Following a movement for transparency in scientific research and data accessibility, the U.S. implemented the federal OPEN Government Data Act (“H. R. 4174” 2018). The Open Data Act mandates that federal agencies provide data in open formats with metadata. Subsequently, many funding agencies such as the National Science Foundation have required grant awardees make their data public, often including metadata (The National Science Foundation Open Government Plan 3.5 2016). Multiple publishers have followed suit (Wiley 2022; Springer 2023) and require data availability statements upon publication.
One goal of open science, and requirement of the recent “Nelson Memo” from the U.S. Office of Science and Technology Policy (Nelson et al. 2022) is to make data FAIR: findable, inter-operable, accessible, and reuseable (Wilkinson et al. 2016). These goals are often achieved by including structured, machine-readable metadata that conforms to a defined schema along with the data. Ecological Metadata Language Metadata (EML) is one metadata standard that is particularly amenable to studies with rich taxonomy (Jones et al. 2006, 2019). It has been adopted by multiple research organizations including the Ecological Data Initiative (EDI), National Ecological Observatory Network (NEON), Global Biodiversity Information Facility (GBIF), Swedish Biodiversity Data Infrastructure (SBDI), French Biodiversity Hub (“Pole National de Donnees de Biodiversite”), U.S. National Park Service, and others.

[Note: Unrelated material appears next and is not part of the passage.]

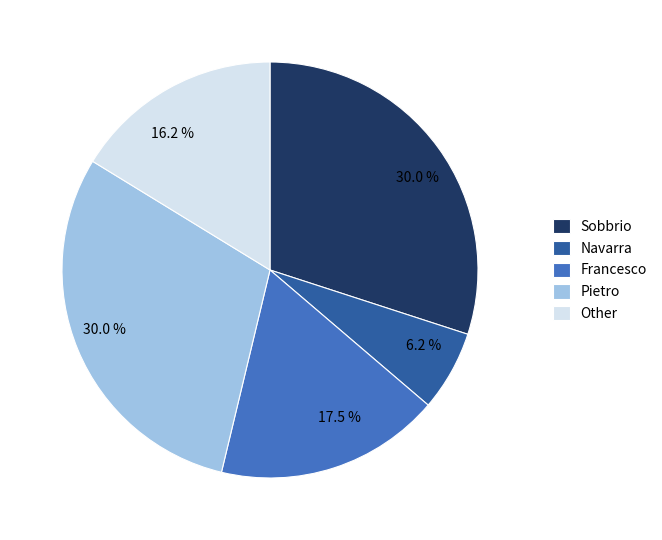

Which category has the smallest portion of the pie?

Navarra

Nevertheless, actual availability of data and metadata varies (Federer 2018; Tedersoo et al. 2021), perhaps because there is a need for more infrastructure and tools to meet the goals of open data and open science (Huston, Edge, and Bernier 2019). Multiple solutions have been presented, including ezEML, a tool for authoring metadata in Ecological Metadata Language and publishing data and metadata to a repository (Vanderbilt et al. 2022). ezEML has an intuitive graphical user interface with a relatively low learning curve; however, it does have some drawbacks. For instance, ezEML is not scriptable, which makes repeated deployments of the same or similar workflows challenging and can limit reproducibility. ezEML also requires that the user upload their data to an external site for processing, which may not be suitable for sensitive data. Here we introduce the NPSdataverse, a series of R packages for authoring, editing, and checking EML metadata locally in a robust, repeatable, and scriptable fashion. R Packages within the NPSdataverse leverage earlier work using R to create and manipulate XML based EML files (Boettiger 2019). Building upon that framework, we add user-friendly EML creation workflows; integration with taxonomic databases; fast, easy editing of existing metadata; congruence checks to test correspondence between data and metadata; and integration with public repositories such as the National Park Service’s DataStore. R packages within the NPSdataverse also include functions that expedite data quality control, facilitate data interoperability, provide the ability to download data directly from DataStore, and leverage the rich EML associated with the data regardless of repository of origin.